--- Task directions ---
Rewrite the summer-evening text starting with "As I sat by" and going on through "out—classic toddler behavior.", substituting "pond" for "lake".

____ Page excerpt

As I sat by the lake one evening with my friend Jenna, watching our kids splash and play, she posed a heartfelt question: “Is this the last summer like this?” Her 11-year-old was perfecting her swim stroke, making her way to the floating dock with her dad by her side, cheering her on. Meanwhile, her teenager lounged in a beach chair, engrossed in a book, while our 5-year-olds delighted in the kiddie pool. My toddler was busy transferring sand from a bulldozer to a bucket, then dumping it all back out—classic toddler behavior.
I quickly replied, “No, no, there will be plenty more summers like this!” But deep down, I understood her sentiment. The reality is that next summer, her teenager will be off to college, and this may very well be the last year her younger daughter chooses to swim with family instead of hanging out with the older kids. Our 5-year-olds will soon be ready to conquer the floating dock on their own, and my little one will be learning to swim before we know it.

________
____ Data section

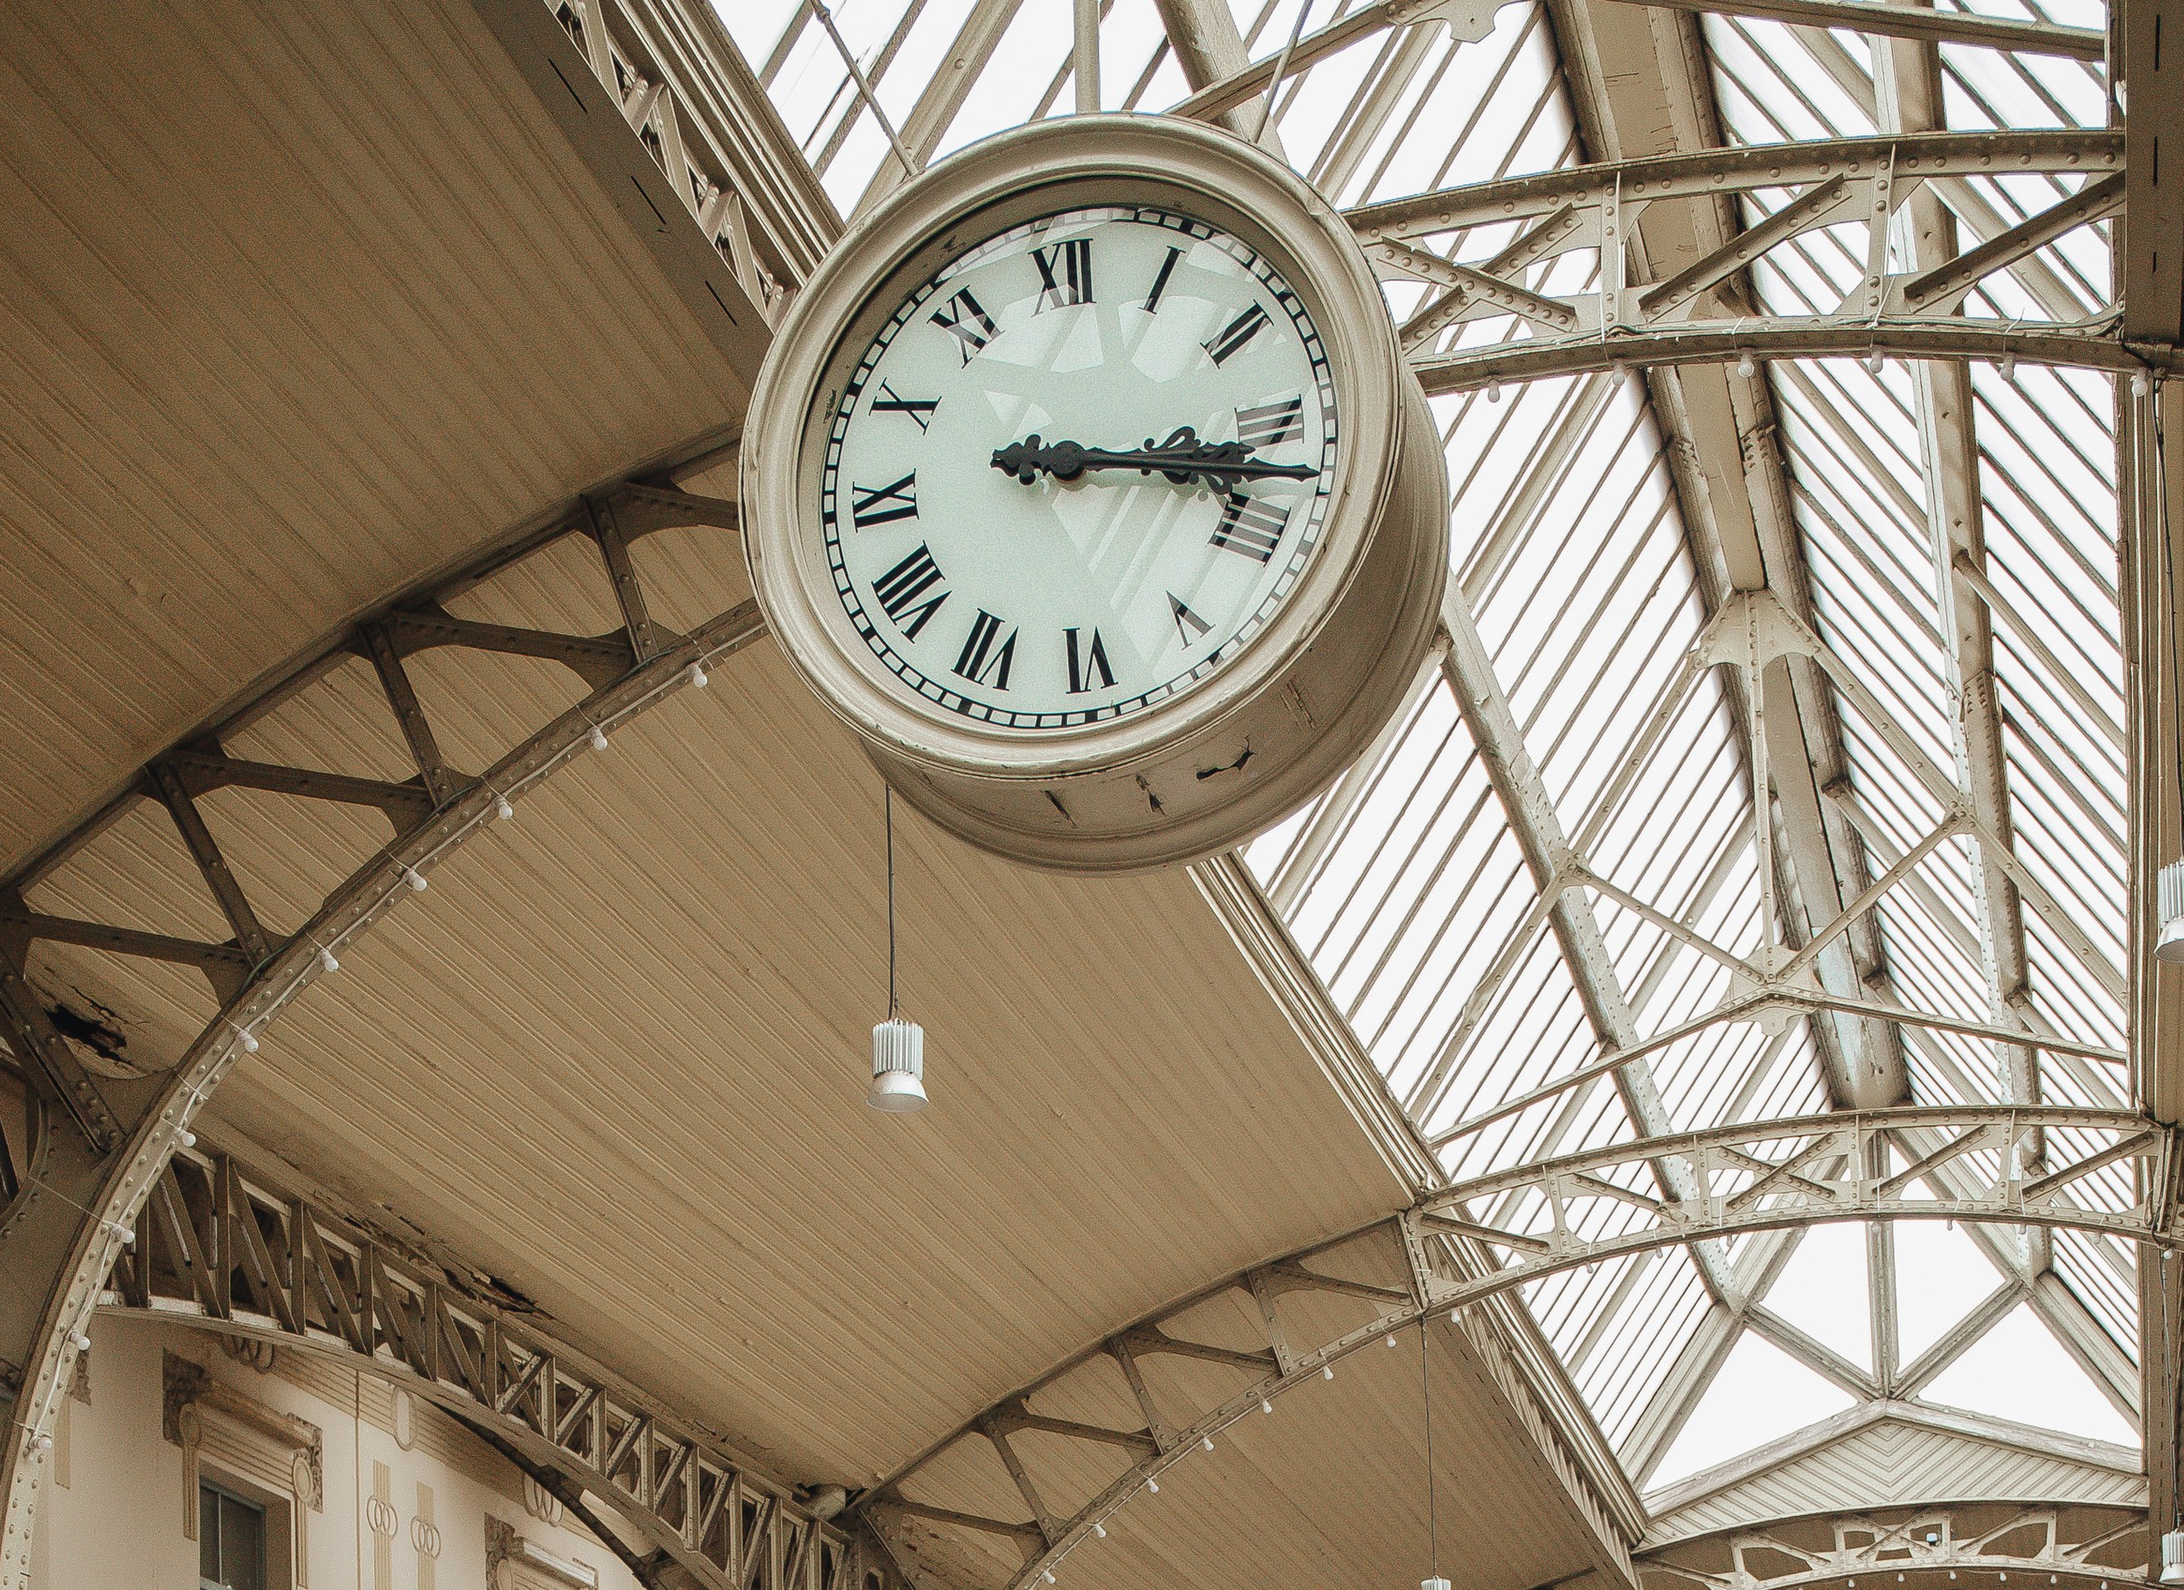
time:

________

--- The result ---
As I sat by the pond one evening with my friend Jenna, watching our kids splash and play, she posed a heartfelt question: “Is this the last summer like this?” Her 11-year-old was perfecting her swim stroke, making her way to the floating dock with her dad by her side, cheering her on. Meanwhile, her teenager lounged in a beach chair, engrossed in a book, while our 5-year-olds delighted in the kiddie pool. My toddler was busy transferring sand from a bulldozer to a bucket, then dumping it all back out—classic toddler behavior.